Cualquiera que hubiera visto pelear anteriormente a Rock Dixon, sabría que ahora venía el gancho de derecha.
Y vino.
Errol Butts se fue.
Para arriba, claro.
Tras el gancho de derecha, vino un trallazo de izquierda.
Butts volvió a irse.
Esta vez, para atrás.
Y con mucha prisa.
Tanta, que perdió el equilibrio y dio con sus posaderas en el suelo.
Rock miró un instante al tipo rubio y al otro.
Sus rostros reflejaban una sorda rabia.
Evidentemente, no se esperaban una reacción tan fulminante por parte del propietario de «Matusalén».
Rock desvió la mirada hacia Diana Lynch.
Le sorprendió ver que la muchacha parecía alegrarse del cambio de rumbo que había tomado la pelea.

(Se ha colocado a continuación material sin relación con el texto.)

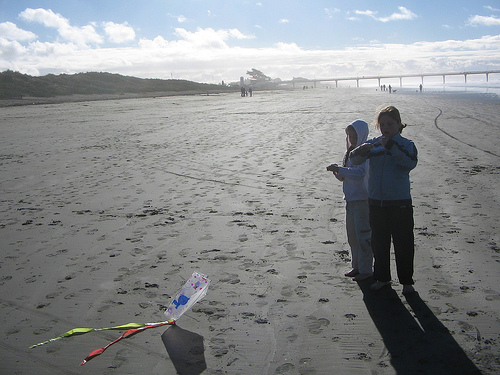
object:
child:
[325, 118, 374, 282]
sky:
[1, 3, 497, 79]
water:
[399, 81, 499, 94]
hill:
[0, 68, 228, 99]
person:
[248, 88, 252, 96]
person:
[418, 82, 423, 91]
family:
[248, 88, 253, 98]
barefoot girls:
[347, 105, 419, 296]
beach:
[0, 89, 498, 374]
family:
[324, 119, 374, 282]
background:
[0, 0, 499, 132]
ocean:
[343, 79, 500, 92]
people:
[247, 87, 252, 97]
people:
[380, 85, 383, 91]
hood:
[346, 119, 370, 146]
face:
[379, 114, 398, 138]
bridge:
[278, 68, 500, 91]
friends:
[388, 84, 392, 94]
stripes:
[374, 141, 381, 145]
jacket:
[347, 131, 419, 202]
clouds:
[0, 7, 500, 71]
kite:
[28, 269, 214, 367]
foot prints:
[331, 337, 341, 343]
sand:
[0, 87, 497, 374]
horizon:
[0, 84, 500, 110]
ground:
[1, 80, 498, 375]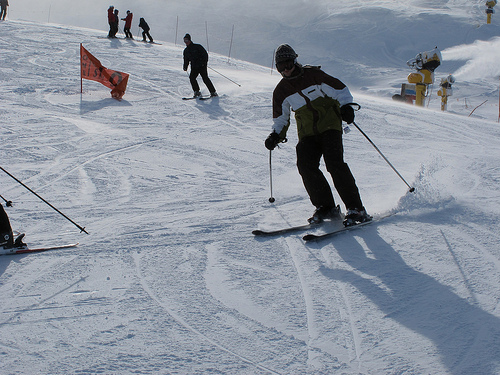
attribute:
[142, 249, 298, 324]
snow — here, packed down, white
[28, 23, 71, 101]
hill — here, beautiful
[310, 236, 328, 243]
board — here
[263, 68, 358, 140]
jacket — here, brown white, gree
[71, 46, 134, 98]
flag — here, orange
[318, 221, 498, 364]
shadow — here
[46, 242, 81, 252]
skate — here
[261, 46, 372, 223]
man — skiing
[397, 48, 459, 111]
machines — yellow, white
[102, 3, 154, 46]
four skiers — together, talking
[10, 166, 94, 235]
ski pole — black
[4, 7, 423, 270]
people — skiing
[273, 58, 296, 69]
goggles — black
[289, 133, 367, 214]
pants — black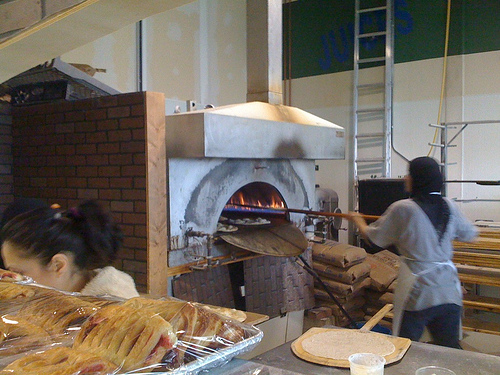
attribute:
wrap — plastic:
[4, 284, 217, 372]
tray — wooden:
[289, 302, 415, 369]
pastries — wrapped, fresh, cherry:
[0, 266, 260, 375]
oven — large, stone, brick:
[166, 101, 350, 317]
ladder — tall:
[351, 0, 394, 255]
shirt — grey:
[370, 199, 483, 307]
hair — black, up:
[3, 198, 126, 264]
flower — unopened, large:
[311, 238, 399, 324]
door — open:
[219, 220, 308, 260]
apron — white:
[392, 260, 458, 337]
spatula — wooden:
[233, 199, 377, 227]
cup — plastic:
[344, 352, 398, 374]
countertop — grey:
[241, 333, 499, 372]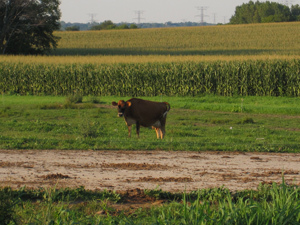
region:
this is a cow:
[115, 94, 175, 133]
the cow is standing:
[114, 93, 173, 138]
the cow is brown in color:
[141, 103, 156, 117]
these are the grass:
[205, 197, 243, 224]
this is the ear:
[126, 99, 132, 105]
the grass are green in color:
[213, 197, 259, 221]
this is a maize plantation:
[208, 59, 259, 89]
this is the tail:
[161, 105, 170, 114]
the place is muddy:
[130, 153, 189, 183]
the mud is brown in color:
[141, 150, 185, 187]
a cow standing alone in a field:
[109, 95, 170, 143]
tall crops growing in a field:
[0, 50, 299, 98]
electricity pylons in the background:
[84, 5, 210, 26]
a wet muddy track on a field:
[2, 146, 299, 203]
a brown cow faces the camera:
[110, 93, 173, 143]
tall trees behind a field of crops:
[214, 0, 299, 26]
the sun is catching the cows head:
[108, 96, 135, 121]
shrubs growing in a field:
[35, 88, 107, 112]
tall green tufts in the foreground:
[42, 170, 296, 223]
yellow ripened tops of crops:
[1, 51, 298, 71]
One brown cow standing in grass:
[110, 97, 170, 140]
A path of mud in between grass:
[0, 140, 297, 203]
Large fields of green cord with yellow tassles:
[0, 20, 299, 98]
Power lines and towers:
[83, 4, 234, 29]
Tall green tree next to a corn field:
[2, 0, 61, 98]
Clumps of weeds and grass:
[26, 88, 105, 110]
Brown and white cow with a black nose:
[109, 97, 169, 139]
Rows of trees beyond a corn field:
[54, 0, 297, 35]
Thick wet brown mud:
[0, 146, 299, 197]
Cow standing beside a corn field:
[110, 56, 169, 139]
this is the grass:
[5, 97, 36, 127]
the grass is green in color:
[36, 115, 87, 139]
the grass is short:
[40, 114, 99, 147]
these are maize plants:
[152, 29, 290, 92]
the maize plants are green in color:
[184, 33, 257, 91]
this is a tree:
[1, 0, 60, 49]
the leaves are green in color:
[30, 3, 55, 31]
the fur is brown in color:
[137, 103, 154, 118]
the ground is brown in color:
[91, 158, 159, 185]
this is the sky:
[102, 3, 129, 14]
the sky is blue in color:
[108, 4, 126, 14]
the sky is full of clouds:
[96, 5, 124, 15]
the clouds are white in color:
[105, 3, 119, 15]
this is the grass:
[184, 99, 233, 111]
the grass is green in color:
[190, 127, 208, 143]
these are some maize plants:
[207, 26, 288, 96]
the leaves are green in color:
[34, 7, 46, 12]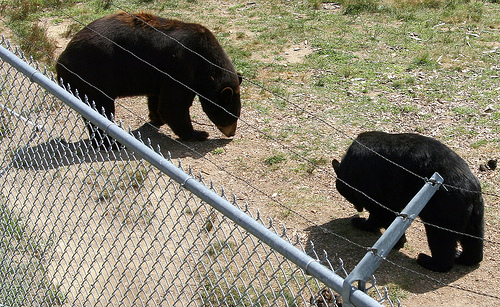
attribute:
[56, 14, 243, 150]
bear — black, adult, walking, big, sniffing, brown, looking down, standing, moving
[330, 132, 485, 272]
bear — black, young, walking, small, standing, sniffing, brown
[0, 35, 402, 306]
fence — chain link, barbed wire, metal, grey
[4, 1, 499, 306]
ground — flat, rocky, dusty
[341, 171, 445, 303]
bracket — support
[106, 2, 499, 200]
wire — barb, barbed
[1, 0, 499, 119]
foliage — green, patch, patchy, low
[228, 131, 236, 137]
nose — light brown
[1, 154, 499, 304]
dirt — brown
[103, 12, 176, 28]
patch — brown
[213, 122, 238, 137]
snout — brown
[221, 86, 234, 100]
ear — tiny, round, perked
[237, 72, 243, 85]
ear — tiny, round, perked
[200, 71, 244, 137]
head — bowed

Era, no obstante, una alegría contenida.
La de Ruth Saunders, por el contrario, era desbordante.
Incluso se puso a aplaudir.
—¡Magnífico, Rock! ¡Eres único con los puños! —le tuteó y todo.
Rock le dedicó una sonrisa y volvió a prestar atención a Errol Butts.
Hizo bien, porque éste ya se había incorporado y volvía a la carga, lleno de furia.
Furia que se encargó de aplacar Rock Dixon, con una serie de golpes, tan certeros como contundentes, que enviaron nuevamente al suelo al capataz de Arthur Lynch.
Butts trató de levantarse, pero no tenía tuerzas suficientes.
La pelea había terminado.
Con la victoria de Rock Dixon.
Limpia y clara.
Pero Errol Butts no supo encajar noblemente su derrota y, aprovechando que Ruth Saunders se lanzaba sobre Rock Dixon y lo abrazaba efusivamente, alborozada por su triunfo, extrajo su revólver y disparó contra el propietario de «Matusalén».